What this means is that your body now has to adapt on the fly to those changes. This means you’ll be using slightly different muscles every time you do a pull up from a branch and you’ll also be balancing your body by tensing your core.
At the same time, the gripping motion itself will also provide good training and help you to increase your strength in your hands and to toughen them up with calluses.
Even something a lot simpler like doing press ups on the floor will have many of these same advantages: the ground will be uneven and one hand will be higher than the other. One might be slightly in a ditch or on some twigs. Again, this will alter the muscles you’re using – but in a completely natural way, not in the very human way we try to achieve that same thing when we put a ball underneath one hand.

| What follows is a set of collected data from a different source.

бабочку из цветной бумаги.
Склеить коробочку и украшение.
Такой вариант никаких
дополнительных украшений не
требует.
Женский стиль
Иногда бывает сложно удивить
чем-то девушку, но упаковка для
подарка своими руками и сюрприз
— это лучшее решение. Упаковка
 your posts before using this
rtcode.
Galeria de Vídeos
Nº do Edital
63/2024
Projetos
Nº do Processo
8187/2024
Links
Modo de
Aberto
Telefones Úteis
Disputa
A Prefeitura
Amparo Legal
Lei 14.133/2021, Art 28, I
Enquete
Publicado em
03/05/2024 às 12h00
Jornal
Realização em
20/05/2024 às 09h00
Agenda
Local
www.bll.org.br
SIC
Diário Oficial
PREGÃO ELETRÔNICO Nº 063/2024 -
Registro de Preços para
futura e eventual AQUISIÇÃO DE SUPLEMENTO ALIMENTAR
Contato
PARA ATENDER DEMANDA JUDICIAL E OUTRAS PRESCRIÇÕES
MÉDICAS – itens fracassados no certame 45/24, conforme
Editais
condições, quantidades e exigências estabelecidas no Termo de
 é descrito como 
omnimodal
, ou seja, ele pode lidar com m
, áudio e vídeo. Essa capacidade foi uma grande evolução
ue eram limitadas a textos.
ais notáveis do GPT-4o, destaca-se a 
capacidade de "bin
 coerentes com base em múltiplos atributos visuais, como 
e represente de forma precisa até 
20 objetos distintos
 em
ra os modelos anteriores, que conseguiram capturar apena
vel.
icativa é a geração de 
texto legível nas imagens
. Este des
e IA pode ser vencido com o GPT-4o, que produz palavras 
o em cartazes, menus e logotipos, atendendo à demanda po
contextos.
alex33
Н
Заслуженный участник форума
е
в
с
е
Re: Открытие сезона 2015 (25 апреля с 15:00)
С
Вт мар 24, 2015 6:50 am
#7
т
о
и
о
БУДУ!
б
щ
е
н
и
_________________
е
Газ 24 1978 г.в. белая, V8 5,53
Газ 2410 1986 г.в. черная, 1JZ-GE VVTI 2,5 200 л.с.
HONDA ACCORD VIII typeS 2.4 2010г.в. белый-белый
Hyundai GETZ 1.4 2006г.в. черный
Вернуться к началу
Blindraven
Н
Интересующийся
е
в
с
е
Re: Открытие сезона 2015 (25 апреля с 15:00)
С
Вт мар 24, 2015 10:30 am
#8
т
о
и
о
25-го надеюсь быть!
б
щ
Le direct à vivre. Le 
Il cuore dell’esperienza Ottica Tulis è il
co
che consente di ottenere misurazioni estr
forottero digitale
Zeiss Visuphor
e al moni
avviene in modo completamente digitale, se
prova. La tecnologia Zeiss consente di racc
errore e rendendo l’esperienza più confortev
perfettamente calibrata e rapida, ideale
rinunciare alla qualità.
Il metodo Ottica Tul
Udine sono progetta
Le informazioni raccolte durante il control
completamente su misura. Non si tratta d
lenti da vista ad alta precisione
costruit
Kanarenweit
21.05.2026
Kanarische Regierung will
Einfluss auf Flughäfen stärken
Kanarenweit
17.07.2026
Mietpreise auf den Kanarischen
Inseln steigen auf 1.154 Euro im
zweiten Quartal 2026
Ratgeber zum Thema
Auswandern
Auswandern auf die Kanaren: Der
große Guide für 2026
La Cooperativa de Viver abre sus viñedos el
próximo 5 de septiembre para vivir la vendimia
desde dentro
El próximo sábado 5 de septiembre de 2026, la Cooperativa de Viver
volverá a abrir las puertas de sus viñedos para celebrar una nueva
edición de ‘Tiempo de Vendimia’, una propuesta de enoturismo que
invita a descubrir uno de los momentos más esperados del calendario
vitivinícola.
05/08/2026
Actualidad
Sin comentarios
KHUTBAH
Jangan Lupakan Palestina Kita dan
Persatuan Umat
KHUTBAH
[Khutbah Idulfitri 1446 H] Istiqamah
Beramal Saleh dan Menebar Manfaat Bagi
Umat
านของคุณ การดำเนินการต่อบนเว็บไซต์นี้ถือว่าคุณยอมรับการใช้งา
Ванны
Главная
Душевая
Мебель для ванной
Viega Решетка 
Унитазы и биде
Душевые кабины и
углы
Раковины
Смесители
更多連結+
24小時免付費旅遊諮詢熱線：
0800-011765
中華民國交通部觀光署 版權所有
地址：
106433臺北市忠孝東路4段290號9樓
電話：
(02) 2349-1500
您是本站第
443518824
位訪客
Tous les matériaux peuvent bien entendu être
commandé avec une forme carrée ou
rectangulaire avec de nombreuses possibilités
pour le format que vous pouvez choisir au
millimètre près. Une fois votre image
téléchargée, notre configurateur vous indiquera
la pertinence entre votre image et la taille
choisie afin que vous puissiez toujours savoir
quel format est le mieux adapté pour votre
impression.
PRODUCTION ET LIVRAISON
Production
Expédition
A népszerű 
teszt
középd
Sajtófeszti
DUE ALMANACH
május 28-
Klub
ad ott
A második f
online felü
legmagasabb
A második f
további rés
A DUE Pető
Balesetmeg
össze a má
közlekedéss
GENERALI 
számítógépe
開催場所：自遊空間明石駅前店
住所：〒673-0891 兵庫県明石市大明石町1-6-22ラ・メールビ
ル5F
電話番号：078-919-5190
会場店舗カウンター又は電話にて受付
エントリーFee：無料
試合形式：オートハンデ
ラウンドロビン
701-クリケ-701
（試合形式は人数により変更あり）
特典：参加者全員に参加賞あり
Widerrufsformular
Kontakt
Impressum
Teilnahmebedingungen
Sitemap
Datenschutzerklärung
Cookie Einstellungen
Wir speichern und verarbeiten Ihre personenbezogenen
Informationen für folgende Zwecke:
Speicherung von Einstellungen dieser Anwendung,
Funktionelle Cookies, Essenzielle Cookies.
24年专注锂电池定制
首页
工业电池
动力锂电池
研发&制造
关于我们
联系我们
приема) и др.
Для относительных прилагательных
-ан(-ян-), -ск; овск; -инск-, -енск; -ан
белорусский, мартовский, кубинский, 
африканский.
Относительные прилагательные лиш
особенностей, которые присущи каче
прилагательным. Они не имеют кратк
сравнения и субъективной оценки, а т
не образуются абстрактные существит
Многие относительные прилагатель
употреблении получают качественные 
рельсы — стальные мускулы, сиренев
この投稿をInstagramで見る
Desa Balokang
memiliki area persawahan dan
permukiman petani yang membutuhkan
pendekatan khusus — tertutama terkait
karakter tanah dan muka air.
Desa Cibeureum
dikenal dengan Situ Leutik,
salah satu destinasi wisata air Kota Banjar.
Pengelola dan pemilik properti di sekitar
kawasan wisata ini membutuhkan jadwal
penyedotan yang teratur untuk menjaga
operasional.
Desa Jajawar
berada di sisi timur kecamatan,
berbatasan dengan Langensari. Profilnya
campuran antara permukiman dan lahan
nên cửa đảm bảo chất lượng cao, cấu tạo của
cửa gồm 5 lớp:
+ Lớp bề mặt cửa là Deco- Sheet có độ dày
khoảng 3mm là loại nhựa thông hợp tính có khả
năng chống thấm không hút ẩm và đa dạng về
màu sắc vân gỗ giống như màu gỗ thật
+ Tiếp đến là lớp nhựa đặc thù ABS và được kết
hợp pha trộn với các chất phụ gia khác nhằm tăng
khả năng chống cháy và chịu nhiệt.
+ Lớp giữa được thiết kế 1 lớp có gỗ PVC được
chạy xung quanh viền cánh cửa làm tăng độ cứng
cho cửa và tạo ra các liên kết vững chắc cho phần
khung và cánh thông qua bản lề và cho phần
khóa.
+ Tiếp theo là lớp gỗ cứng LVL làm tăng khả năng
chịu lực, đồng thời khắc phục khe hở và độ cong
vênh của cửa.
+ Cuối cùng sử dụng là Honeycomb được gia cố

Then there are other exciting things you can try too: like doing muscle ups on branches, like lifting logs over your head, like moving rocks from one place to another. All these forms of resistance training can then be strung together with trail running – running from one destination to the next through woods, through water, or through thick mud.
You’ve heard that you need to keep the body guessing? Well, by using resistance training out in a natural environment you are automatically making your body guess every single time – and you don’t even need to think about it.
Eventually, your body will adapt the only way it can: by becoming tough enough to stand up to constant surprises and changes in your workouts. Your grip will be tougher too and your core will be invincible. That’s true functional strength.
Plus you get the benefits of extra sunlight, extra vitamin D and more fresh air on top of all that! And your immune system will even be strengthened by exposing yourself to cold air.
Some Examples of Resistance Training and Metcon You Can Do in the Wild
So what kinds of exercises do you have to select from when training in a natural environment? Here are some of the best options to try:
Pull Ups/Chin Ups/Neutral Grip Pull Ups – Using a tree branch and aiming to try and find different thicknesses etc.
Inverse Tree Branch Push Ups – Take a tree branch that is close to the ground and grab it with both hands. Keep your feet on the ground but extended out in front of you. Now pull your upper body up towards the branch. This is like a pull up but is easier – allowing you to use it as part of a drop set.
Incline/Decline Press Ups – Press ups with either your hands or your feet on a branch that’s raised above the ground. It moves the focus to your upper or lower pecs more/your shoulders and is also nicely uneven to increase the challenge.
Rock Moving – Find a pile of rocks, stones or logs and move them to a new pile as quickly as you can. This is great for the obliques, as well as the grip.
Incline/Decline Press Ups – Do press ups.
Uneven Press Ups – Press ups on an uneven surface – the floor! This also works with practically any other exercise.
Goblet Rock Squats – Hold a rock in front of your and squat with it.
Log Lifting – You can curl, overhead press or even squat a log!
Log Walking – Place a log across your shoulders and walk and/or lunge with it!
Running – Running is tougher on uneven surfaces but you can make it tougher still by running through shallow water, in mud or on sand!